-- The records --
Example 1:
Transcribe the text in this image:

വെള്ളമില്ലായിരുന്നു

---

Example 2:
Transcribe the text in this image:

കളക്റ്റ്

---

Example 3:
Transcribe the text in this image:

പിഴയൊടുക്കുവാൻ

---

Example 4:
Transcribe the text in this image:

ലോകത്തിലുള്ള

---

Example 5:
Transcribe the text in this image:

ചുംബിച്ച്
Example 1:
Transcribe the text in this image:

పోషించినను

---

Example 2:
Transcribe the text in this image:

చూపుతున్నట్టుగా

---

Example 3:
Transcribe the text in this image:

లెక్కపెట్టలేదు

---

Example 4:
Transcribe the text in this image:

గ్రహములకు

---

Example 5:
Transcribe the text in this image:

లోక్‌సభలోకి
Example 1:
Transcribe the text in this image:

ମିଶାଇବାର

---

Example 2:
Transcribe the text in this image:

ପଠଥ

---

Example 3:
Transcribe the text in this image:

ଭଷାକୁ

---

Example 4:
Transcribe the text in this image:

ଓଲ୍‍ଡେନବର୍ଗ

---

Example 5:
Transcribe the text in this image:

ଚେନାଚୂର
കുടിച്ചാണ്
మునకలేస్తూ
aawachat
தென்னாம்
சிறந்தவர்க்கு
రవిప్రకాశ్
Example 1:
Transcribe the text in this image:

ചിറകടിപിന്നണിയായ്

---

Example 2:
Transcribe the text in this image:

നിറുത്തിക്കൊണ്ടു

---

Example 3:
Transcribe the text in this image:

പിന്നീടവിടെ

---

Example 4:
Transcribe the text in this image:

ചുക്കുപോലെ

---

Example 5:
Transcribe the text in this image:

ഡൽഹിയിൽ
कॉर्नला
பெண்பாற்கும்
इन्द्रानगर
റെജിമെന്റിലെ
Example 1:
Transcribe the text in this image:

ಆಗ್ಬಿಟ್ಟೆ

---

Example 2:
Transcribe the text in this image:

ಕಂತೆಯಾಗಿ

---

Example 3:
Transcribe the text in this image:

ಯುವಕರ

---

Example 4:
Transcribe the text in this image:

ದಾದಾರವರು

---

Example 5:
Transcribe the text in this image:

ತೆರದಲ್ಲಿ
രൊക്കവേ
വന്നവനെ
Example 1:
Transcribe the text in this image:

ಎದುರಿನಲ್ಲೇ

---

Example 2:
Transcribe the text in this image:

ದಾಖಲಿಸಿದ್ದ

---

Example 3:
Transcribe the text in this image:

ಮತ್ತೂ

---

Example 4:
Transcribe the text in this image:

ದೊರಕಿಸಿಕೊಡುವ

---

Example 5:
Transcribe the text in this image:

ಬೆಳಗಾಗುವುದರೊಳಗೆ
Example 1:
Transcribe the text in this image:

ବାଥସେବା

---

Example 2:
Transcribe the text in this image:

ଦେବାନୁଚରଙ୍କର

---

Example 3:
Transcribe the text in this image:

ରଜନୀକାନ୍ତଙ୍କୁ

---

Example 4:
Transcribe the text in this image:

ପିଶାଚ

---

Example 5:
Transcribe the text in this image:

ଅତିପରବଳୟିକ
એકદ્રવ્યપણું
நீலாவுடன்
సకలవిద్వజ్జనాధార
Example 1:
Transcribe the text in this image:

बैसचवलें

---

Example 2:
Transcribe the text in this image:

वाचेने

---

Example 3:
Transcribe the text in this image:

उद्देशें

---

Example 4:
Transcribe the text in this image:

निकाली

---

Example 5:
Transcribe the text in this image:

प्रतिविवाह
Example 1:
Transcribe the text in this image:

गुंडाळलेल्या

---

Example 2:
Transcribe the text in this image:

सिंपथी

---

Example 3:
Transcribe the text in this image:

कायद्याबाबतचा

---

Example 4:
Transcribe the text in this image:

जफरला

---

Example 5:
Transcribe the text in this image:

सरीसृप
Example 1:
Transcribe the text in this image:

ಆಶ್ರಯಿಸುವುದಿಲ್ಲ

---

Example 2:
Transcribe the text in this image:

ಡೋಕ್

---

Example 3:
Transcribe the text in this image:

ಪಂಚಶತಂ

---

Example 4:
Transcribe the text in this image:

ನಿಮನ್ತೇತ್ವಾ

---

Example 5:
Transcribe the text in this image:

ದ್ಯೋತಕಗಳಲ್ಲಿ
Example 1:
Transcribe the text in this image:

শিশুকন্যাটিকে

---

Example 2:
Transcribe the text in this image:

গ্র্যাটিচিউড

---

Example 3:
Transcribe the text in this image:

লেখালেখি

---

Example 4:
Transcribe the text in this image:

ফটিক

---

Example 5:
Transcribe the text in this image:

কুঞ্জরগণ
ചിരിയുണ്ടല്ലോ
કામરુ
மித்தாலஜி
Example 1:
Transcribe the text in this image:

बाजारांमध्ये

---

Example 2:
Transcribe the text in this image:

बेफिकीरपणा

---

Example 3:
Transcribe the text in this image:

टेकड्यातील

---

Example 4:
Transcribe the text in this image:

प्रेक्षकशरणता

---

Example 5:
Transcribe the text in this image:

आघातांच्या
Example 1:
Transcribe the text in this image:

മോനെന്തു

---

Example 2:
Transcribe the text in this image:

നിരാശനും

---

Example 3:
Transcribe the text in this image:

-- Task goal --
Write down the full listing again, exactly.

-- Solution for this task --
Example 1:
Transcribe the text in this image:

വെള്ളമില്ലായിരുന്നു

---

Example 2:
Transcribe the text in this image:

കളക്റ്റ്

---

Example 3:
Transcribe the text in this image:

പിഴയൊടുക്കുവാൻ

---

Example 4:
Transcribe the text in this image:

ലോകത്തിലുള്ള

---

Example 5:
Transcribe the text in this image:

ചുംബിച്ച്
Example 1:
Transcribe the text in this image:

పోషించినను

---

Example 2:
Transcribe the text in this image:

చూపుతున్నట్టుగా

---

Example 3:
Transcribe the text in this image:

లెక్కపెట్టలేదు

---

Example 4:
Transcribe the text in this image:

గ్రహములకు

---

Example 5:
Transcribe the text in this image:

లోక్‌సభలోకి
Example 1:
Transcribe the text in this image:

ମିଶାଇବାର

---

Example 2:
Transcribe the text in this image:

ପଠଥ

---

Example 3:
Transcribe the text in this image:

ଭଷାକୁ

---

Example 4:
Transcribe the text in this image:

ଓଲ୍‍ଡେନବର୍ଗ

---

Example 5:
Transcribe the text in this image:

ଚେନାଚୂର
കുടിച്ചാണ്
మునకలేస్తూ
aawachat
தென்னாம்
சிறந்தவர்க்கு
రవిప్రకాశ్
Example 1:
Transcribe the text in this image:

ചിറകടിപിന്നണിയായ്

---

Example 2:
Transcribe the text in this image:

നിറുത്തിക്കൊണ്ടു

---

Example 3:
Transcribe the text in this image:

പിന്നീടവിടെ

---

Example 4:
Transcribe the text in this image:

ചുക്കുപോലെ

---

Example 5:
Transcribe the text in this image:

ഡൽഹിയിൽ
कॉर्नला
பெண்பாற்கும்
इन्द्रानगर
റെജിമെന്റിലെ
Example 1:
Transcribe the text in this image:

ಆಗ್ಬಿಟ್ಟೆ

---

Example 2:
Transcribe the text in this image:

ಕಂತೆಯಾಗಿ

---

Example 3:
Transcribe the text in this image:

ಯುವಕರ

---

Example 4:
Transcribe the text in this image:

ದಾದಾರವರು

---

Example 5:
Transcribe the text in this image:

ತೆರದಲ್ಲಿ
രൊക്കവേ
വന്നവനെ
Example 1:
Transcribe the text in this image:

ಎದುರಿನಲ್ಲೇ

---

Example 2:
Transcribe the text in this image:

ದಾಖಲಿಸಿದ್ದ

---

Example 3:
Transcribe the text in this image:

ಮತ್ತೂ

---

Example 4:
Transcribe the text in this image:

ದೊರಕಿಸಿಕೊಡುವ

---

Example 5:
Transcribe the text in this image:

ಬೆಳಗಾಗುವುದರೊಳಗೆ
Example 1:
Transcribe the text in this image:

ବାଥସେବା

---

Example 2:
Transcribe the text in this image:

ଦେବାନୁଚରଙ୍କର

---

Example 3:
Transcribe the text in this image:

ରଜନୀକାନ୍ତଙ୍କୁ

---

Example 4:
Transcribe the text in this image:

ପିଶାଚ

---

Example 5:
Transcribe the text in this image:

ଅତିପରବଳୟିକ
એકદ્રવ્યપણું
நீலாவுடன்
సకలవిద్వజ్జనాధార
Example 1:
Transcribe the text in this image:

बैसचवलें

---

Example 2:
Transcribe the text in this image:

वाचेने

---

Example 3:
Transcribe the text in this image:

उद्देशें

---

Example 4:
Transcribe the text in this image:

निकाली

---

Example 5:
Transcribe the text in this image:

प्रतिविवाह
Example 1:
Transcribe the text in this image:

गुंडाळलेल्या

---

Example 2:
Transcribe the text in this image:

सिंपथी

---

Example 3:
Transcribe the text in this image:

कायद्याबाबतचा

---

Example 4:
Transcribe the text in this image:

जफरला

---

Example 5:
Transcribe the text in this image:

सरीसृप
Example 1:
Transcribe the text in this image:

ಆಶ್ರಯಿಸುವುದಿಲ್ಲ

---

Example 2:
Transcribe the text in this image:

ಡೋಕ್

---

Example 3:
Transcribe the text in this image:

ಪಂಚಶತಂ

---

Example 4:
Transcribe the text in this image:

ನಿಮನ್ತೇತ್ವಾ

---

Example 5:
Transcribe the text in this image:

ದ್ಯೋತಕಗಳಲ್ಲಿ
Example 1:
Transcribe the text in this image:

শিশুকন্যাটিকে

---

Example 2:
Transcribe the text in this image:

গ্র্যাটিচিউড

---

Example 3:
Transcribe the text in this image:

লেখালেখি

---

Example 4:
Transcribe the text in this image:

ফটিক

---

Example 5:
Transcribe the text in this image:

কুঞ্জরগণ
ചിരിയുണ്ടല്ലോ
કામરુ
மித்தாலஜி
Example 1:
Transcribe the text in this image:

बाजारांमध्ये

---

Example 2:
Transcribe the text in this image:

बेफिकीरपणा

---

Example 3:
Transcribe the text in this image:

टेकड्यातील

---

Example 4:
Transcribe the text in this image:

प्रेक्षकशरणता

---

Example 5:
Transcribe the text in this image:

आघातांच्या
Example 1:
Transcribe the text in this image:

മോനെന്തു

---

Example 2:
Transcribe the text in this image:

നിരാശനും

---

Example 3:
Transcribe the text in this image:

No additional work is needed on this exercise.